A Science of Ideal Being
As regards its essential, theoretical makeup, Husserl began to teach, science is a system of ideal meanings that unite into a meaning unit. The theory of gravity, the system of analytic mechanics, the mechanical theory of heat, the theory of metric or projective geometry are all units, not of mental experiences of one person or another, or of states of mind, but units entirely made up of ideal material, of meanings. And, in this lies truth and falsehood, what science makes into an objective, supra-individual unit of validity logically grasping and dealing with a sphere of objectivity.
Truly scientific thinking, all proving and theorizing, operates in forms that correspond to purely logical laws. Pure logic embraces all the concepts and propositions without which science would not be possible, not have any sense or validity. While all of natural science is an a posteriori discipline grounded in experience with its actual occurrences, the world of the purely logical is a world of ideal objects, a world of "concepts". Pure logic, pure mathematics, pure arithmetic are a priori disciplines entirely grounded in conceptual essentialities. There all truth is nothing other than the analysis of essences or concepts. With them, we are just not in psychology, in any sphere of empiricism and probability.
The empirical sciences, the natural sciences, Husserl explained to Brentano in 1905, are sciences of 'matters of fact'. The whole sphere of the genuine a priori is, though, free of all matter of fact suppositions.

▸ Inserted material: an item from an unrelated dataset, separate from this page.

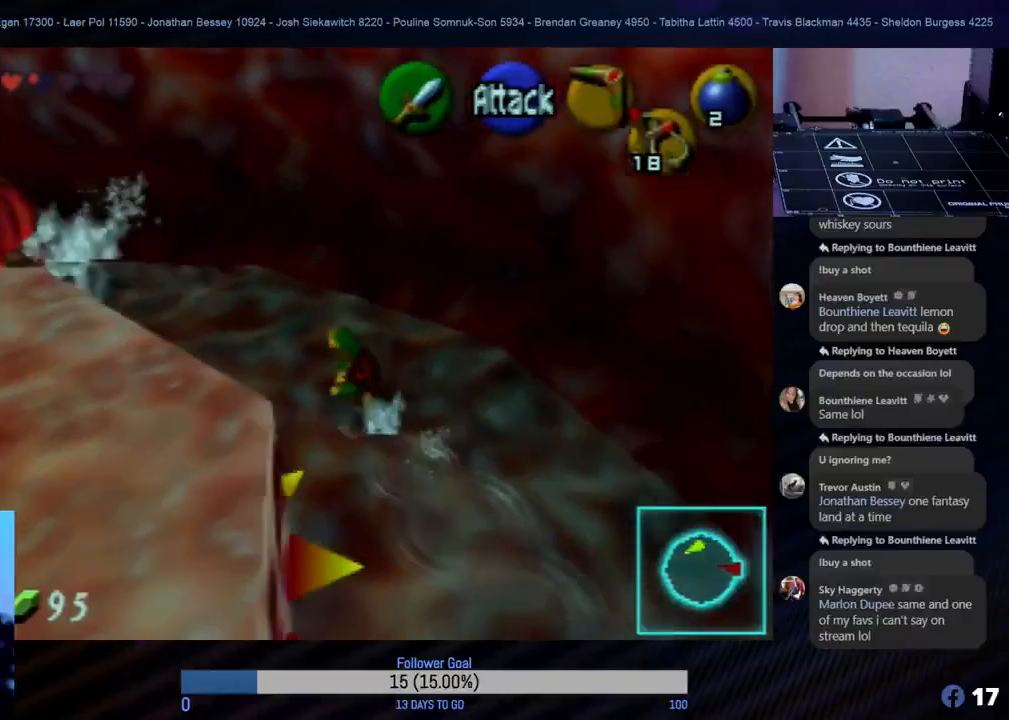
{"buttons": [], "left_stick": "up-left", "events": []}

There, we stand not within the realm of nature, but within that of Ideas, not within the realm of empirical generalities, but within that of the ideal, apodictic, general system of laws, not within the realm of causality, but within that of rationality. Purely logical laws are laws of essence. Husserl wanted it understood that he was "far from any mystico-metaphysical exploitation of 'Ideas', ideal possibilities and such" of the kind Brentano despised.
It is interesting to note that Husserl always saw Brentano in a very metaphysical light. "Brentano stood before his young students like a seer of eternal truths and a herald of a celestial world", Husserl recalled. Of their last meeting, he wrote: "There was a kind of radiance about him, as if he belonged no longer to this world, as if he lived half here and half already in that higher world.... This is the way Brentano lives now always in my memory, an image from a higher world."

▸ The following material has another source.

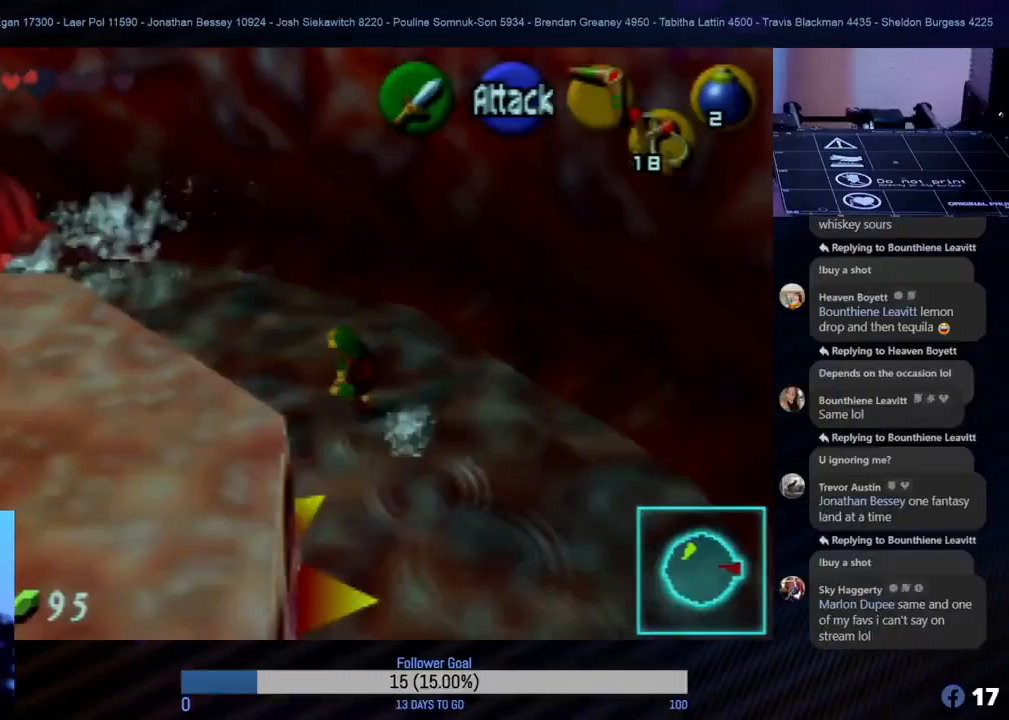
{"buttons": [], "left_stick": "up-left", "events": []}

And so Husserl came to teach that the ultimate meaning and source of all objectivity making it possible for thinking to reach beyond contingent, subjective, human acts and lay hold of objective being-in-itself was to be found in ideality and the ideal laws defining it.

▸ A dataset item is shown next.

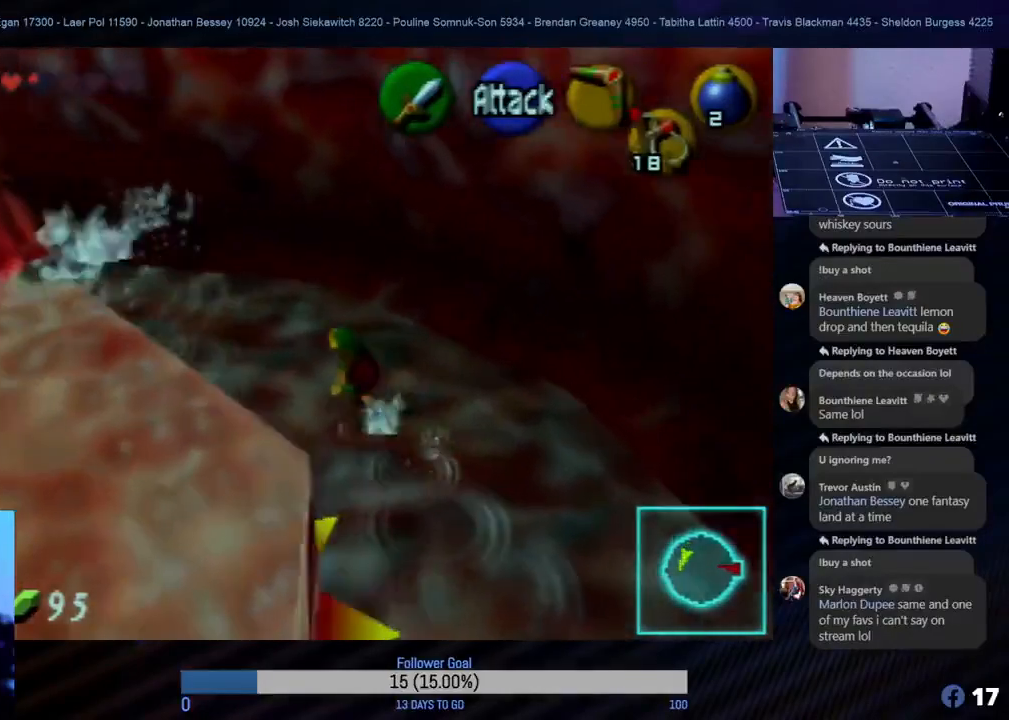
{"buttons": [], "left_stick": "up-left", "events": []}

For example, pure arithmetic explores what is grounded in the essence of number. It has nothing at all to do with nature. It is not concerned with physical things, souls, real occurrences of a physical or mental nature, does not acquire its universal propositions by perception and empirical generalizations on the basis of the perception and the substantiation of the resulting individual judgments.
One does not state a+1 = 1+a as a hypothesis to be established as true in further experience or else inductively in keeping with the methods of the natural sciences. Rather, mathematicians start with a+1 = 1+a as something unconditionally valid and certain, for it is obviously part of the meaning of the term "cardinal number" that each thing can be increased by one. To say that a cardinal number cannot be increased amounts to being in conflict with the meaning of "cardinal number". It amounts to not knowing what one is talking about.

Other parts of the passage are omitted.